#### Work request 1
Answer these questions from the forum thread about smoking fish:
(a) What kind of smoker does the first poster have?
(b) About how long does that poster's smoke take in cold weather?
(c) What did daveomak's companion do after tasting the sturgeon?
#### Work request 2
Output the part of the forum thread about smoking fish word for word, starting with "I have a big" and going on through "(Jul 4, 2012)".
#### Work request 3
Go on with the forum thread about smoking fish from the point where it stops.

#### Text block
BEGIN
I have a big chief smoker so I don't have any control over my heat.
It takes me about 7 hours in cold weather, 5-6 hours in warm weather and maybe 4 hours in hot, hot weather.

Hope this helps!

Deadeye!


----------



## daveomak (Jul 4, 2012)

Hey Jim, evening 3 years late.... sorry about that......  I smoked sturgeon once... the guy that I was with brought it with him... he had never smoked anything before but knew I smoked fish.... He asked me to smoke it...  I asked him how, temps, time, seasoning, oil ? etc... he said just like regular fish ?????  So I threw it in the smoker..... took it out.... he tasted it.... ONE BITE.... spit it out and threw the rest away.... He said I ruined his beautiful sturgeon....    So to make a short story longer than needs be....  I have no clue... just do not smoke it like I did.... 

That is a true story... Honest... cub scouts honor.... Who could make up a story like that ??????   Dave


----------



## tg pythons (Feb 15, 2014)
END
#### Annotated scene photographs
BEGIN
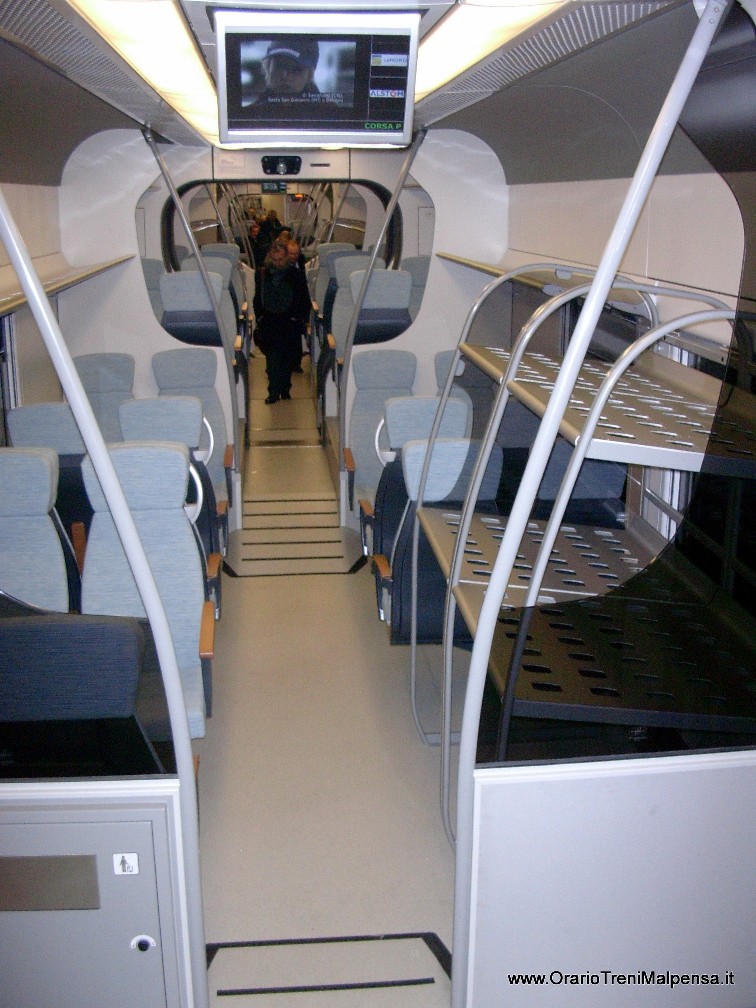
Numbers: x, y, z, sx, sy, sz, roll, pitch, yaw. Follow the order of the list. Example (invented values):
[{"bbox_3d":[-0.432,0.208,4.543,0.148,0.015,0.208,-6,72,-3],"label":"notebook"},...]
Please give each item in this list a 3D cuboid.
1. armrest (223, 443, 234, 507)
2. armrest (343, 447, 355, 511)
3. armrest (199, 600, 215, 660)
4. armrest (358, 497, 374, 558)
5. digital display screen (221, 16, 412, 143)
[{"bbox_3d":[-0.849,-0.186,6.202,0.052,0.250,0.380,-2,16,-6],"label":"armrest"},{"bbox_3d":[-0.167,-0.167,6.135,0.052,0.250,0.380,-2,16,-6],"label":"armrest"},{"bbox_3d":[-0.587,0.437,3.705,0.048,0.060,0.380,-2,16,-6],"label":"armrest"},{"bbox_3d":[-0.059,0.114,5.122,0.052,0.230,0.370,-2,16,-6],"label":"armrest"},{"bbox_3d":[-0.123,-0.871,2.199,0.400,0.267,0.055,-2,44,-6],"label":"digital display screen"}]

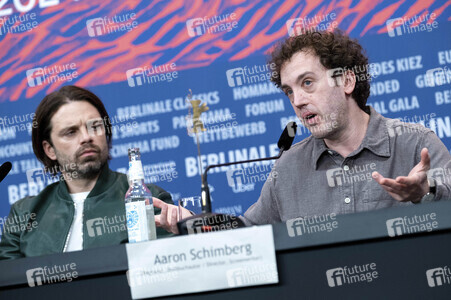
END
#### Reply 1
(a) A big chief smoker.
(b) About 7 hours.
(c) He took one bite, spit it out, and threw the rest away.

#### Reply 2
I have a big chief smoker so I don't have any control over my heat.
It takes me about 7 hours in cold weather, 5-6 hours in warm weather and maybe 4 hours in hot, hot weather.

Hope this helps!

Deadeye!


----------



## daveomak (Jul 4, 2012)

#### Reply 3
Anyone know what he means by 20 whole cloves?  I'm assuming garlic....??


----------



## ak1 (Feb 15, 2014)

TG Pythons said:


> Anyone know what he means by 20 whole cloves? I'm assuming garlic....??


No, clove, the spice. http://en.wikipedia.org/wiki/Clove


----------



## tg pythons (Feb 15, 2014)

Thanks for the quick reply.  Guess it's back to the store for me!


----------



## venture (Feb 15, 2014)

Makes me nervous when people say "cure" in recipes like ths.

Good luck and good smoking.


----------



## tg pythons (Feb 15, 2014)

I'll post a thread tomorrow.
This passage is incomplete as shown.